The Chinese government is considering tightening regulations regarding overseas agencies that could lead to a ban altogether on foreign-owned operations and greater expectations of others, according to China Daily. A draft of the possible new regulation has been published on the Ministry of Education’s website soliciting opinion from provincial-level education authorities until 5 November.

The government considers foreign-based agents the most difficult to regulate

The proposal bans foreign institutions and individuals, representative offices of foreign institutions in China, foreign investment enterprises and cooperative schools of China and another country from engaging in any form of intermediary agency activity which provide educational exchange services in China.

The new regulation would require agencies to set up an emergency fund of at least US$80,100

The draft will also require agencies to set up an emergency fund of at least US$80,100 so that fees can be refunded if things go wrong.

The government says the new rules aim to crackdown on bogus operations that forge application materials or cheat clients out of money. Just this summer authorities in New Zealand uncovered 279 cases of fraudulent student visa applications from Beijing.
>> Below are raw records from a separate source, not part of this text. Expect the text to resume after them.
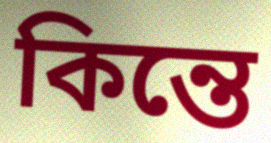
কিন্তে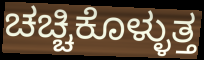
ಚಚ್ಚಿಕೊಳ್ಳುತ್ತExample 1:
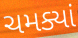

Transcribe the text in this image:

ચમક્યાં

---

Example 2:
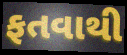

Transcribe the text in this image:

ફતવાથી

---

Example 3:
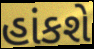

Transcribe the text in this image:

હાંકશે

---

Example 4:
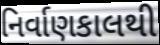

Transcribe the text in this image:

નિર્વાણકાલથી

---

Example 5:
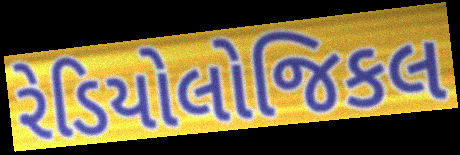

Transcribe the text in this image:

રેડિયોલોજિકલ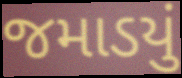
જમાડયુંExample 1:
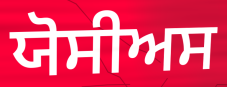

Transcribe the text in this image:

ਯੋਸੀਅਸ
But the government considers foreign-based agents the most difficult to regulate.

“If the companies are located on the Chinese mainland, students and parents can easily visit the companies to see the qualifications and environment, getting a feel for the company,” an unnamed staff member of an education agent based in Beijing told Xinhua.
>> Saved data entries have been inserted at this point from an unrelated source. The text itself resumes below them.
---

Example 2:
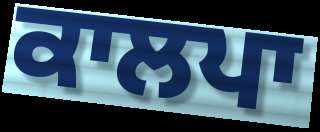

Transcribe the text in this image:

ਕਾਲਪਾ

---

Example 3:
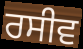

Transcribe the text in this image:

ਰਸੀਵ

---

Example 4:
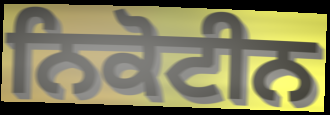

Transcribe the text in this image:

ਨਿਕੋਟੀਨ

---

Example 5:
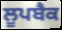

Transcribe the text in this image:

ਲੂਪਬੈਕ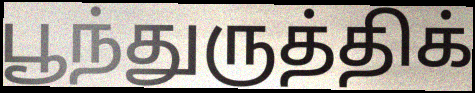
பூந்துருத்திக்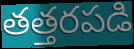
తత్తరపడి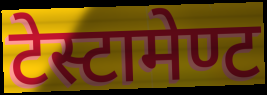
टेस्टामेण्टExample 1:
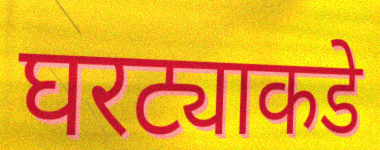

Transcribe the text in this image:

“However, if the companies are located overseas, it is not easy to judge their qualifications by looking at their websites and other non-face-to-face means of communication.”

The reaction from agents has not be positive. “I think the ministry is simply cutting foreign agencies out without good reason,” Chen Naibo, who works for an intermediary agency based in the US, told China Daily.

“If foreign agencies can forge materials or cheat clients out of money, domestic agencies can do so too.”

Many agencies believe the contingency fund would be virtually useless considering they have thousands of customers a year and charge each client around US$8,000.

Shao Mingbo, whose son has been studying in the US, said the proposed ban surprised him.

“The regulation fails to take account of the fact that applying to a university in the US is extraordinarily complicated. It’s quite different to applying to one in China.”

“Foreign intermediary agencies offer many professional services to their customers, and banning them in China will heavily disadvantage students here.”

Chinese students studying abroad account for 14% of the international student population worldwide. Last year 339,700 students studied overseas and that number is expected to reach 400,000 this year.